Seriously though, it might just be dirty tracks on the rotary control. I think a faulty MOV would cause a low reading rather than high. Occasionally a capacitor can spill its guts (electrolyte) which damages or shorts adjacent tracks. The meter might still be salvageable.
Fans can indeed start spinning at much lower than the rated voltage and often spin quietly although it should reach max designed speed and airflow at the rated voltage.
The meter had undergone a battery leak recently and I'd cleaned out the contacts using a hard-water-stain-removing solvent which had worked remarkably well. Maybe I underestimated the extent of corrosion.
Besides, when I tried to measure the resistance of a 100 Ohm resistor, I get a reading of 115-120 Ohm. I am certain that my resistor has a tolerance of not more than 10%. I was thinking that maybe some part of the circuitry that deals with the AnalogReference voltage might have had a failure.
The fact that the failure was sudden and not gradual is noteworthy. I took some measurements 12 hours before this and it was all absolutely fine. That's another reason why I didn't suspect it was a meter-issue initially.
A leaking battery in a toy can be fixed, but not in a precision instrument.
I have been a consumer electronics tech for more than half a century an never owned/needed a Fluke. If you spend at least US$50 on a DMM then you can't go wrong.
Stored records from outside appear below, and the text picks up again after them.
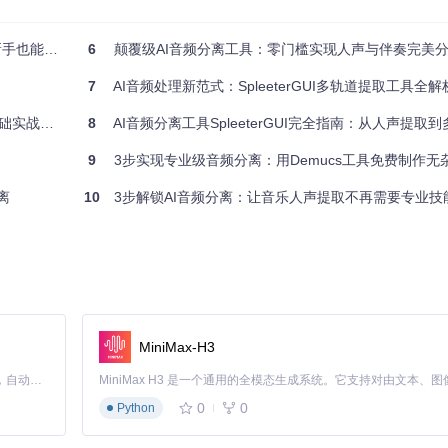
具体内容
也能秒上手
6
颠覆级AI音频分离工具：零门槛实现人声与伴奏完美
7
AI音频处理新范式：SpleeterGUI多轨道提取工具全解
下载安装包，访问项目发布页面获取最新版本；方法二：从源码构建，适合开
实战指南
8
AI音频分离工具SpleeterGUI完全指南：从人声提取到多轨道拆分的
sp/SpleeterGui，使用Visual Studio打开SpleeterGui.sln解决方案，
9
3步实现专业级音频分离：用Demucs工具免费制作无
离
10
3步解锁AI音频分离：让音乐人声提取不再需要专业技
和Spleeter 2.4引擎，下载后即可使用。
件提供了三种预设配置文件，分别是2stems（人声+伴奏分离，最常用）、4
MiniMax-H3
其他乐器），这些配置文件位于项目目录的configs/文件夹下，用户可以根
Claude Code 的开源替代方案。连接任意大模型，编辑代码，运行命令，自动验证 — 全自动执行。用 Rust 构建，极致性能。 ｜ An open-source alternative to Claude Code. Connect any LLM, edit code, run commands, and verify changes — autonomously. Built in Rust for speed. Get Started
可以直接将音频文件拖拽到列表区。添加完成后，选择输出目录，确定分
0
0
Python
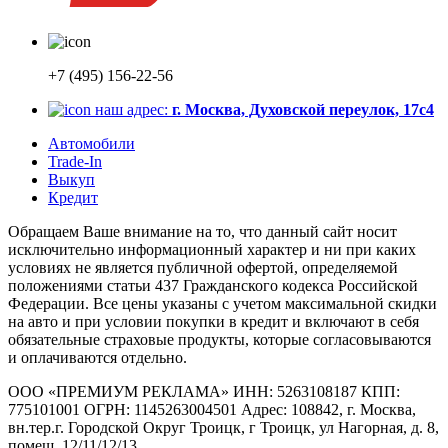
+7 (495) 156-22-56
наш адрес:
г. Москва, Духовской переулок, 17с4
Автомобили
Trade-In
Выкуп
Кредит
Обращаем Ваше внимание на то, что данный сайт носит
исключительно информационный характер и ни при каких
условиях не является публичной офертой, определяемой
положениями статьи 437 Гражданского кодекса Российской
Федерации. Все цены указаны с учетом максимальной скидки
на авто и при условии покупки в кредит и включают в себя
обязательные страховые продукты, которые согласовываются
и оплачиваются отдельно.
ООО «ПРЕМИУМ РЕКЛАМА» ИНН: 5263108187 КПП:
775101001 ОГРН: 1145263004501 Адрес: 108842, г. Москва,
вн.тер.г. Городской Округ Троицк, г Троицк, ул Нагорная, д. 8,
помещ. 12/11/12/13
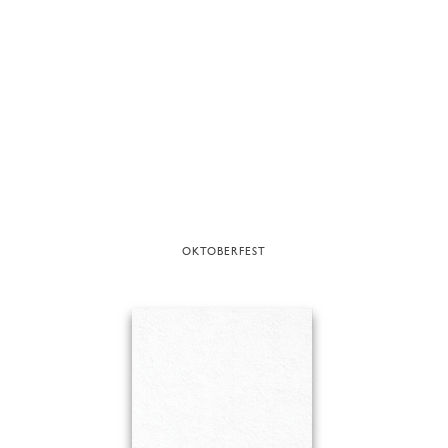
OKTOBERFEST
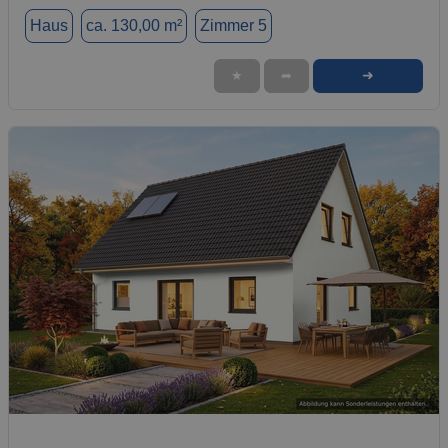
Haus
ca. 130,00 m²
Zimmer 5
➜
★
➦
1 / 1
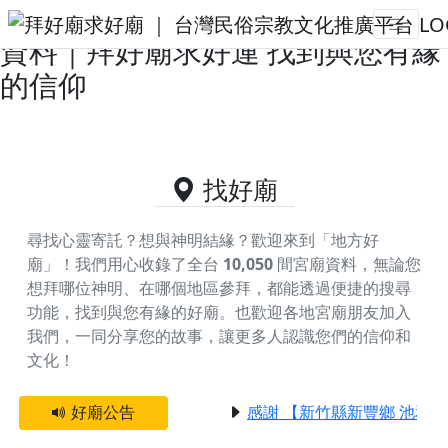
嘉義縣布袋鎮供奉三山國王的好廟
資料｜拜好廟求好運 找到與您有緣
的信仰
找好廟
尋找心靈寄託？想與神明結緣？歡迎來到「地方好
廟」！我們用心收錄了全台
10,050
間宮廟資料，無論您
想拜哪位神明、在哪個地區參拜，都能透過便捷的搜尋
功能，找到與您有緣的好廟。
也歡迎各地宮廟朋友加入
我們，一同分享您的故事，讓更多人認識您們的信仰和
文化！
好廟公告
感謝 【新竹縣新豐鄉 池和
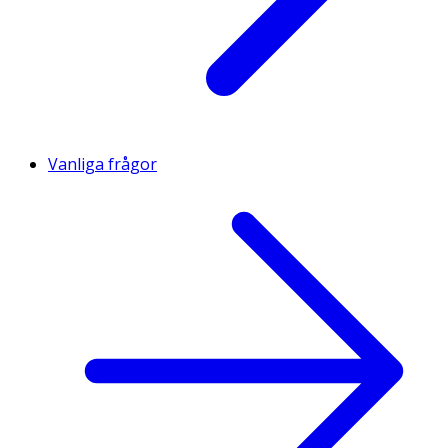
Vanliga frågor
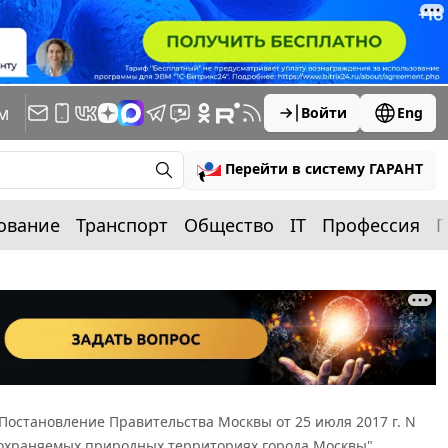
м
Войти
Eng
Перейти в систему ГАРАНТ
ование
Транспорт
Общество
IT
Профессия
П
Постановление Правительства Москвы от 25 июля 2017 г. N
 охраняемых природных территориях города Москвы"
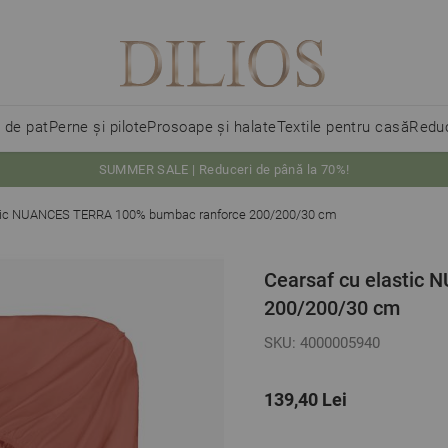
i de pat
Perne și pilote
Prosoape și halate
Textile pentru casă
Reduc
SUMMER SALE | Reduceri de până la 70%!
stic NUANCES TERRA 100% bumbac ranforce 200/200/30 cm
Cearsaf cu elastic
200/200/30 cm
SKU: 4000005940
139,40 Lei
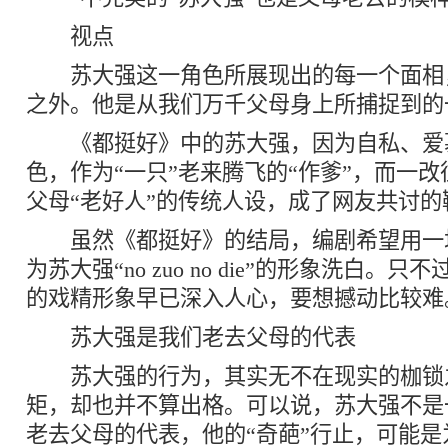
视点
苏大强这一角色所展现出的每一个面相
之外。他是从我们万千父母身上所捕捉到的
《都挺好》中的苏大强，因为自私、爱
色，作为“一只”老来腾飞的“作爹”，而一
父母“老好人”的传统人设，成了网友共讨的
虽然《都挺好》的结局，编剧希望用一
为苏大强“no zuo no die”的形象洗白。
的戏精形象早已深入人心，要想撼动比较难
苏大强是我们老去父母的代表
苏大强的行为，其实无不在现实的枷锁
矩，却也并不算出格。可以说，苏大强不是
老去父母的代表，他的“奇葩”行止，可能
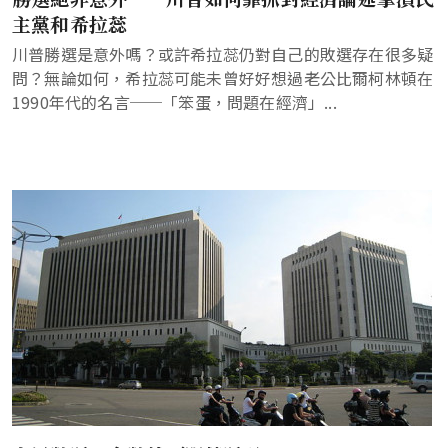
主黨和希拉蕊
川普勝選是意外嗎？或許希拉蕊仍對自己的敗選存在很多疑
問？無論如何，希拉蕊可能未曾好好想過老公比爾柯林頓在
1990年代的名言──「笨蛋，問題在經濟」...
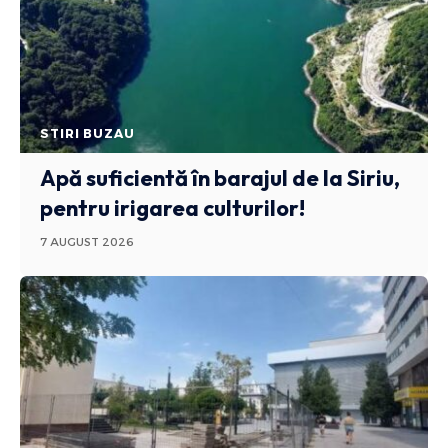
STIRI BUZAU
Apă suficientă în barajul de la Siriu,
pentru irigarea culturilor!
7 AUGUST 2026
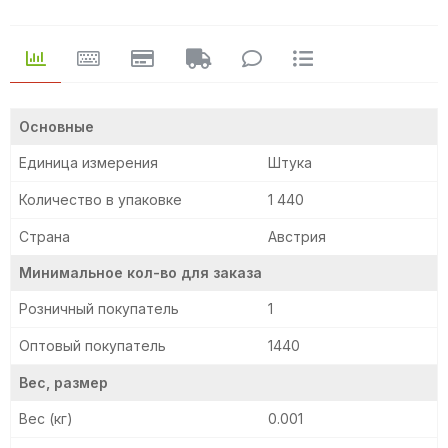
Основные
Единица измерения
Штука
Количество в упаковке
1 440
Страна
Австрия
Минимальное кол-во для заказа
Розничный покупатель
1
Оптовый покупатель
1440
Вес, размер
Вес (кг)
0.001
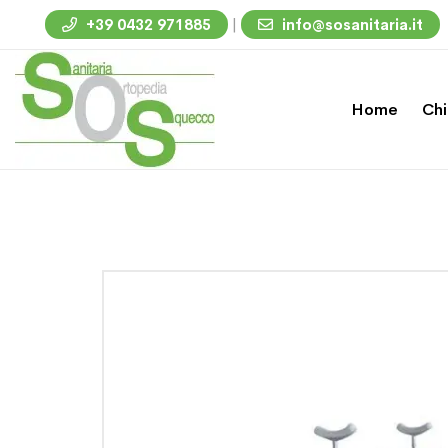
|
+39 0432 971885
info@sosanitaria.it
Home
Chi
Currently I wouldn't spend any money on an American business anyway.
Leo..
There is nothing wrong with the alternative cheaper brands of meters. Even the humble DT830 does an adequate job for low voltage applications and hobby work. However, for something a bit more long term and serious as a replacement I would probably spend a little more as suggested by Wawa. On the other hand, a Fluke would be overkill just for working with Arduinos and low voltage projects, so please don't feel that you need to go spending that kind of money. I was only having a bit of a joke due to the lookalike appearance of the meter shown in the picture.
Its just unfortunate about the battery leak. The corrosion caused by the gunge that leaks from batteries can have unpredictable consequences as if it leaks inside it can cause damage to tracks on the PCB and to components. It could of course also be that the meter has co-incidentally suffered another fault.